The input:
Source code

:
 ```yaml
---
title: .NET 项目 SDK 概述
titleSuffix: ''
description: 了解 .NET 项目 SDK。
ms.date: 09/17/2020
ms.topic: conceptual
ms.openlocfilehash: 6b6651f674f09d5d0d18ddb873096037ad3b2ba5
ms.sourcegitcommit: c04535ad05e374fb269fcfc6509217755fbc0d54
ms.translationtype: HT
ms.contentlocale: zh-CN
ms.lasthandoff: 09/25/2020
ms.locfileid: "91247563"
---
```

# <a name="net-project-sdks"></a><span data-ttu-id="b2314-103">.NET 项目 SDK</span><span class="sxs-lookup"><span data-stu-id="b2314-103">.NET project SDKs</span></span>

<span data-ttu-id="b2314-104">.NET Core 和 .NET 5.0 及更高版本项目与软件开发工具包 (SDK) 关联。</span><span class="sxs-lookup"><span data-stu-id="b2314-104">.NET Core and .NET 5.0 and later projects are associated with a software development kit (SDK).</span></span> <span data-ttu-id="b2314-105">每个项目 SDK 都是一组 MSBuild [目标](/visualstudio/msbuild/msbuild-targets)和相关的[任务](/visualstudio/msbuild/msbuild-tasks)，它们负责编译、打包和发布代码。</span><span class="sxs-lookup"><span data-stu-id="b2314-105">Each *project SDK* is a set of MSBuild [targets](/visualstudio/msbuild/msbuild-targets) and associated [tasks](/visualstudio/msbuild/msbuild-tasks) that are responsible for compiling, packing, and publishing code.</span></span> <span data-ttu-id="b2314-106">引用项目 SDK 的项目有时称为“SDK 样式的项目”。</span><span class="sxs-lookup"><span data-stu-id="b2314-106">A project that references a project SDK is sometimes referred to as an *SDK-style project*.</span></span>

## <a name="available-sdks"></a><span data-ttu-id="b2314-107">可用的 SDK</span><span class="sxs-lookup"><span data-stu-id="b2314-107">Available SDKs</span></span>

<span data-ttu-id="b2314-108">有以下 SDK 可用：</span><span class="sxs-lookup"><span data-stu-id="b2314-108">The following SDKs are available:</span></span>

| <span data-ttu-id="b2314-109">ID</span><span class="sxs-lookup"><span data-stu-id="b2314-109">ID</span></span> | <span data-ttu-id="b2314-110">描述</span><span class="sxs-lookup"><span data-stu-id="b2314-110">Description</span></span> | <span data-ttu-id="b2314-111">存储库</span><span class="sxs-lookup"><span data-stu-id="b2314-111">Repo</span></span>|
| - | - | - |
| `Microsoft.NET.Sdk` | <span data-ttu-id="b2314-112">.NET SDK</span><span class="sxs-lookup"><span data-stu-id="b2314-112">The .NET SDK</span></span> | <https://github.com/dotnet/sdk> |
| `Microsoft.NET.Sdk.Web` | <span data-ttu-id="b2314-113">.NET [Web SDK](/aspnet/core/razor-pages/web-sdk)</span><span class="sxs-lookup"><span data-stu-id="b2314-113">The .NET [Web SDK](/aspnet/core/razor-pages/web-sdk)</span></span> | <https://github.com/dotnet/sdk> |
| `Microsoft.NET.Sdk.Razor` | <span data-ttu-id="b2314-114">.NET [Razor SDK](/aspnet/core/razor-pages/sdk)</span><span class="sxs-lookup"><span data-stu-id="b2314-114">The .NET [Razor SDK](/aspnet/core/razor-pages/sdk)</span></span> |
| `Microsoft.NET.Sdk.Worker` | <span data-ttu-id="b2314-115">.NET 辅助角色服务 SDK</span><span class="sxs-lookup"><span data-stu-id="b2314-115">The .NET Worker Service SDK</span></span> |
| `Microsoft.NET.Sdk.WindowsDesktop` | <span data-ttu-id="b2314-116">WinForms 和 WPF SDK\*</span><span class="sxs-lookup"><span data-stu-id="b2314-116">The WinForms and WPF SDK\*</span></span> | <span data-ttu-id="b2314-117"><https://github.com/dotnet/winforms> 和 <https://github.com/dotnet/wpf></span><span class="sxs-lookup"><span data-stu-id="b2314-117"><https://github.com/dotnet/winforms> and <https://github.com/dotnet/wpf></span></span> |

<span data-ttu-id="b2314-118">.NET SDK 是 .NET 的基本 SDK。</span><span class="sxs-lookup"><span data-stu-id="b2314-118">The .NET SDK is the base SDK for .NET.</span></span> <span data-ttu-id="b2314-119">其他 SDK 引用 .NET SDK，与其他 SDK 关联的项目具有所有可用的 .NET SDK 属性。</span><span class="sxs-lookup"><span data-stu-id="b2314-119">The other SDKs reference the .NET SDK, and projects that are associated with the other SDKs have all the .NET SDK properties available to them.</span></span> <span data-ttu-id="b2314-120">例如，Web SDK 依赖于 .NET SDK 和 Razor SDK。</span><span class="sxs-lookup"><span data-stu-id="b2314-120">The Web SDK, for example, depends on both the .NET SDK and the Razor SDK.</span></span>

Task directions: Show every line in the records above that contains the word "name".

Answer to this task:
# <a name="net-project-sdks"></a><span data-ttu-id="b2314-103">.NET 项目 SDK</span><span class="sxs-lookup"><span data-stu-id="b2314-103">.NET project SDKs</span></span>
## <a name="available-sdks"></a><span data-ttu-id="b2314-107">可用的 SDK</span><span class="sxs-lookup"><span data-stu-id="b2314-107">Available SDKs</span></span>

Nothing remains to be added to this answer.